The British Chargé (Campbell) to the Acting Secretary of State

Dear Ed: You will remember that on August 3rd you asked me to send a special personal message from you to Mr. Eden to say that, though at a Plenary Session of the United States and the United Kingdom Delegations on Petroleum the previous day you had found it necessary to take a firm stand in respect of one of our proposals, you wished him to know that you remained as hitherto the friend of Great Britain and the standard-bearer of cooperation between our two countries. With all the great problems which our two countries had to surmount together, you had felt that we should keep on the hill-top, but that we had dropped below it.

I duly sent a message on these lines and I have now received from Mr. Eden a message, the text of which I attach.

Yours ever

Ronald I. Campbell
[Enclosure]

Telegram From the British Secretary of State for Foreign Affairs (Eden)

“Please thank Stettinius and tell him that my ears are always very open to anything he has to say to me.
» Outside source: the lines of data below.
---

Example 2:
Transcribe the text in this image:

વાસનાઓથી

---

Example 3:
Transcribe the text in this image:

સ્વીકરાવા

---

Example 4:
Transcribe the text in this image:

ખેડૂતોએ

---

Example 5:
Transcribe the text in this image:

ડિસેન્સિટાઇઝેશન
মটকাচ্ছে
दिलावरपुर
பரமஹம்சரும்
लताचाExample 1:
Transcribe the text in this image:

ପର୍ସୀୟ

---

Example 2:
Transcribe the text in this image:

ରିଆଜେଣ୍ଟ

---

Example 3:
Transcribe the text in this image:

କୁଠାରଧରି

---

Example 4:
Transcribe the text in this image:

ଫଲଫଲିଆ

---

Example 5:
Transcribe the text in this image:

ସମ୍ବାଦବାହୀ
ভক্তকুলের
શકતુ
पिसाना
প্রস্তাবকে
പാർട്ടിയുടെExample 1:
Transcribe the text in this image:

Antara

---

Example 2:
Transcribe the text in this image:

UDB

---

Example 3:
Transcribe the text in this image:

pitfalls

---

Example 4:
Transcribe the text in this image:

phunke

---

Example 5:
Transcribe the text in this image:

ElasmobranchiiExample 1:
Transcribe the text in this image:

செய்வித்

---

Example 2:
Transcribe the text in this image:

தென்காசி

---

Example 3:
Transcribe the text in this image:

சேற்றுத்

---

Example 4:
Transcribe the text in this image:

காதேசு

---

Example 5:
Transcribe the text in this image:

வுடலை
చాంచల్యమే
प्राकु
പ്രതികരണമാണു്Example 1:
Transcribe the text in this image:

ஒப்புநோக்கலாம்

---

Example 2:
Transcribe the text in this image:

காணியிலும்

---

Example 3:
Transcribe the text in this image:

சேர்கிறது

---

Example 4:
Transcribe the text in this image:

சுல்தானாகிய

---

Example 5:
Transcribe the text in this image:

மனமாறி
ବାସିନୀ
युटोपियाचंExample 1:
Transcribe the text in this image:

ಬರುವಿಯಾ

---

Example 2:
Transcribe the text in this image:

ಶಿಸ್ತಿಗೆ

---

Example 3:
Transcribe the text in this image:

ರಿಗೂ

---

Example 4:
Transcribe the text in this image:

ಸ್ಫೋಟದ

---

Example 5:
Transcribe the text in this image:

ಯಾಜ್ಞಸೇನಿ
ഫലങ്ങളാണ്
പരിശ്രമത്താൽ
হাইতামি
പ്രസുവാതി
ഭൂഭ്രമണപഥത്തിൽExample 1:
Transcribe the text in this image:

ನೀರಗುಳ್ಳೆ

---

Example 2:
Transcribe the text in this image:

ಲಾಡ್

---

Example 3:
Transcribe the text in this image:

I want to help him and his country as he has often helped us and mine.

2.
We are greatly relieved to have reached an agreement over oil, and I am very hopeful that the Commission we have set up will eliminate quietly a great many troubles connected with oil in the past.
3.
The team I have now sent him for talks on future world organisation is led by a seasoned mountaineer who, while he cuts steps will have the summit in mind.”34
  1. Sir Alexander Cadogan, Permanent Under Secretary of State for Foreign Affairs, was the head of the British delegation for the First Phase of the Washington Conversations on International Organization at Dumbarton Oaks, August 21–September 28, 1944; see vol. i , section entitled “Preliminaries to the establishment of an international organization for the maintenance of international peace and security,” part II.